Make sure that bulbs, fixtures, lenses, lamps and reflective surfaces are cleaned regularly. By removing grease, dust and other dirt, you can increase the output of your lights.
Install automatic room-lighting controls to turn lights on or off depending on occupancy or time of day.
Change out incandescent or fluorescent exit signs with LED exit signs.
Computers and Other Office Equipment
Turn off your computers and any other office equipment when you're not using them, especially overnight and weekends. This practice costs nothing and can potentially save as much as $44 per year, per computer, depending on what you pay per kilowatt-hour. "Smart" power strips are being marketed that sense the presence or absence of office workers and turn the attached equipment on and off accordingly.
As computer protection during a power curtailment, your company might invest in "Uninterruptible Power Supplies," (also known as UPS) which combine surge protectors and battery packs. These will run a computer for a short time and prevent the loss of information when the power goes out.

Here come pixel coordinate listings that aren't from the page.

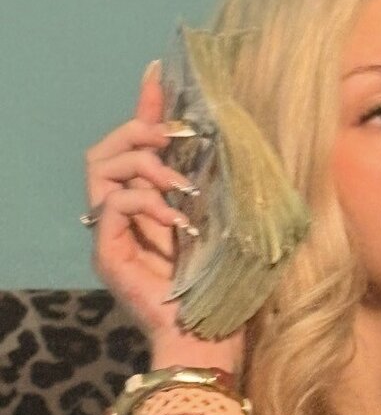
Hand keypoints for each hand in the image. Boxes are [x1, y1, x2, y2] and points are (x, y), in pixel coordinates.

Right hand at [84, 62, 244, 372]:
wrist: (213, 341)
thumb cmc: (230, 290)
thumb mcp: (234, 223)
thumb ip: (227, 185)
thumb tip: (245, 138)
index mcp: (155, 205)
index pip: (140, 145)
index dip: (148, 106)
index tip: (161, 73)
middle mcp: (127, 216)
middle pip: (107, 149)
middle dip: (140, 131)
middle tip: (176, 140)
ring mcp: (112, 234)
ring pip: (100, 168)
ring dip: (144, 164)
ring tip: (181, 186)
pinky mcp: (106, 254)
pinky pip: (111, 204)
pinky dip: (145, 202)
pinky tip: (177, 221)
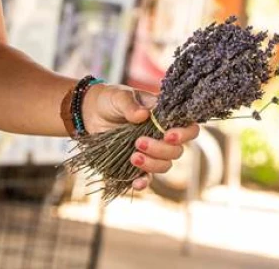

To be as energy efficient as possible, only buy office equipment that displays the ENERGY STAR® logo.
Choose settings that automatically switch the computer monitor into sleep or "power-down" mode when it hasn't been worked on for a preset amount of time. Shorten the delay time before your monitor automatically goes into sleep mode.
Consider having employees use laptop computers since they use up to 90 percent less energy than a standard computer.
If it works for your business, consider ink-jet printers which also use 90 percent less energy than laser printers.
Purchase the proper sized copier for your business needs.
Choose a flat-panel computer monitor rather than a regular cathode ray tube (CRT) monitor. Some flat-panel liquid crystal display (LCD) monitors use considerably less electricity than comparably-sized CRT models, but the extra first cost is still much more than the lifetime energy savings. However, prices for LCD monitors have been dropping, so they may be cost effective. If you have to buy a CRT monitor, buy the smallest monitor that will meet your needs. The bigger the monitor, the more energy it uses. For example, a 17-inch monitor consumes 35 percent more electricity than a 14-inch monitor.
Food Service and Refrigeration Equipment
Fully load cooking equipment to use energy efficiently; however, be careful not to overload beyond the recommended capacity.
Keep pots covered to reduce heat loss.
Remember, keep refrigerators full too. A full refrigerator retains the cold longer and will cycle on less frequently.
If ice makers factor big into your business, reduce your energy costs by choosing the right one for the job.
Preheat cooking equipment at the manufacturer's recommended setting.
Keep evaporator coils clean and free of ice build-up with regular maintenance. Check levels of oil and refrigerant.
Turn off backup fryers and ovens during low production periods.
Use insulated night covers on display cases.
Install automatic door-closers and strip curtains on walk-in freezers or coolers.
Make sure oven doors fit tightly by adjusting door latches and that gaskets are in good condition.
Buy insulated cooking equipment when possible since insulation keeps more heat in the equipment instead of the room.
Consider replacing broilers with smooth or grooved griddles... your energy consumption will be significantly reduced.